Saindo do quadrado cinza



Era um dia nublado daqueles de um cinza profundo,
quando aquela esfera negra pairou sobre meu prédio.
Corri como um louco para o terraço.
Sempre fui um curioso.
Eu ainda estava muito ofegante e tentando entender o que era aquilo,
quando uma porta reluzente apareceu na superfície desse objeto.

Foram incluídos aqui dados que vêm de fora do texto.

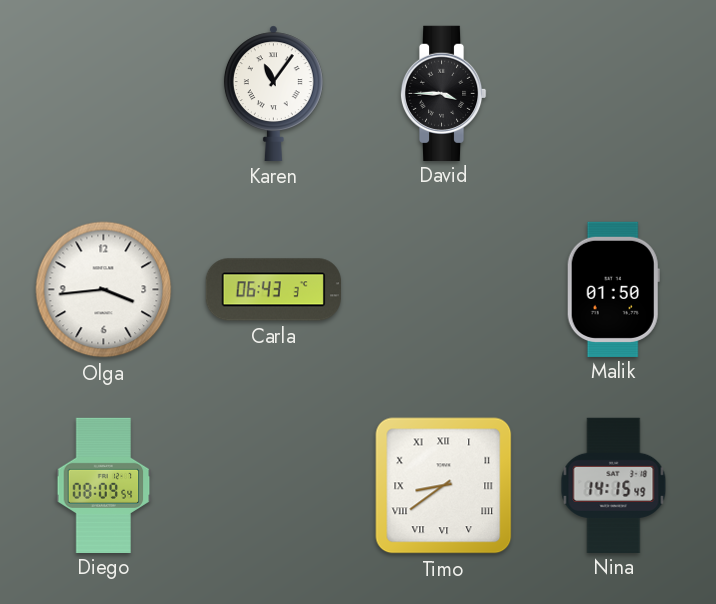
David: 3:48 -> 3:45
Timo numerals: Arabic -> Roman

A luz que saia dela, me forçava a fechar um pouco meus olhos de tão forte que era.
Uma luz de um azul turquesa intenso que eu jamais conseguiria traduzir em tintas.
Logo uma ponte de luz foi se materializando da porta até os meus pés.
Confesso que fiquei bastante tenso no início,
mas depois parecia que aquela luz ia me acalmando, conversando com a minha alma
e então eu relaxei.

Percebi naquele exato momento o quanto a minha vida estava quadrada,
sem graça e patética.
Percebi que eu estava vivendo em um cubo.
Vida hermética, limitada, quase uma cela, uma prisão, 
apenas com a diferença que eu tinha a chave da porta.

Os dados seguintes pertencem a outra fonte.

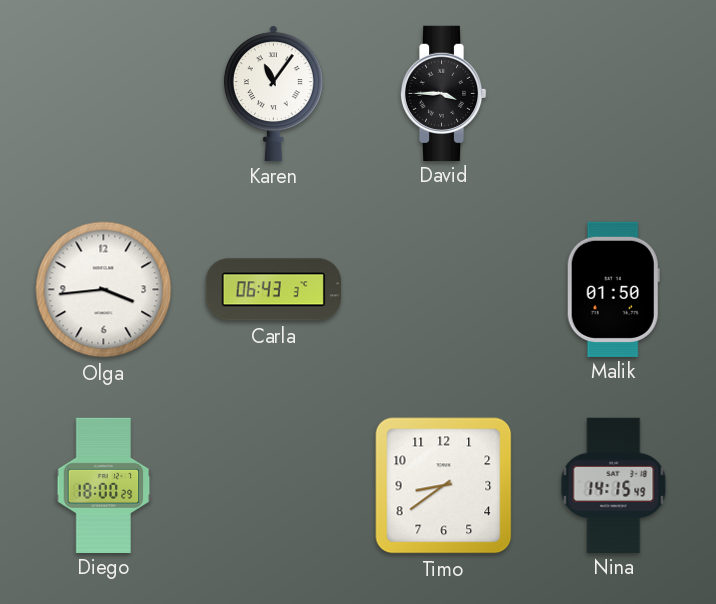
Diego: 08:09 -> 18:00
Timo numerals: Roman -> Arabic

Como aquela cidade havia me padronizado,

Me enclausurado em pensamentos retos e pálidos,

Meus olhos que antes eram duas lanternas iluminando o meu futuro,
tinham se transformado em dois buracos fundos pelos quais a minha alma
ainda em um tênue lampejo, conseguia ver um resíduo de vida.

Eu havia passado a usar a mesma roupa que todos.
Acordava no mesmo horário padrão.
Mesmo ônibus. Mesmo assunto com as mesmas pessoas.
Tudo era igual a todos.
Eu havia secado por dentro.

Parecia um filme passando diante de mim.

Ali estava na ponta dos meus pés aquela luz serene me chamando para o desconhecido.
Aquela ponte de luz me convidando para a mudança.
Me senti por um momento um privilegiado.

Percebi aquela cidade verdadeiramente morta.
Um túmulo que havia me encerrado e me tirado o que eu era na essência.

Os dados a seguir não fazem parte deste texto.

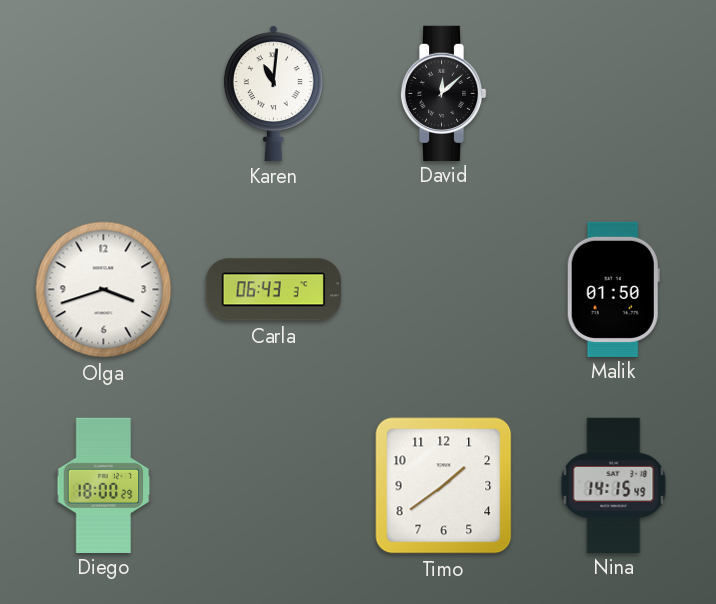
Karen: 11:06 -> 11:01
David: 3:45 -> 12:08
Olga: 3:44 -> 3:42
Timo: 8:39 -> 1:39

Aquela luz silenciosamente  me convidava a entrar na esfera negra.

Dei o primeiro passo. Logo, aquela ponte de luz acalentou meus pés,
minhas pernas, meu tronco, meus braços e finalmente a minha mente.
Um alívio como há muito eu não experimentava, me tomou.
Esbocei um sorriso. Não queria que aquela sensação terminasse nunca.
A cada passo que eu dava e mais perto eu chegava da porta de luz, mais
e mais aquela alegria me tomava.

Antes de entrar de vez, olhei de relance a cidade cinza e quadrada.
Encerrada na mesmice de suas linhas retas.

O meu futuro agora pertenceria ao novo...

E finalmente a porta se fechou atrás de mim.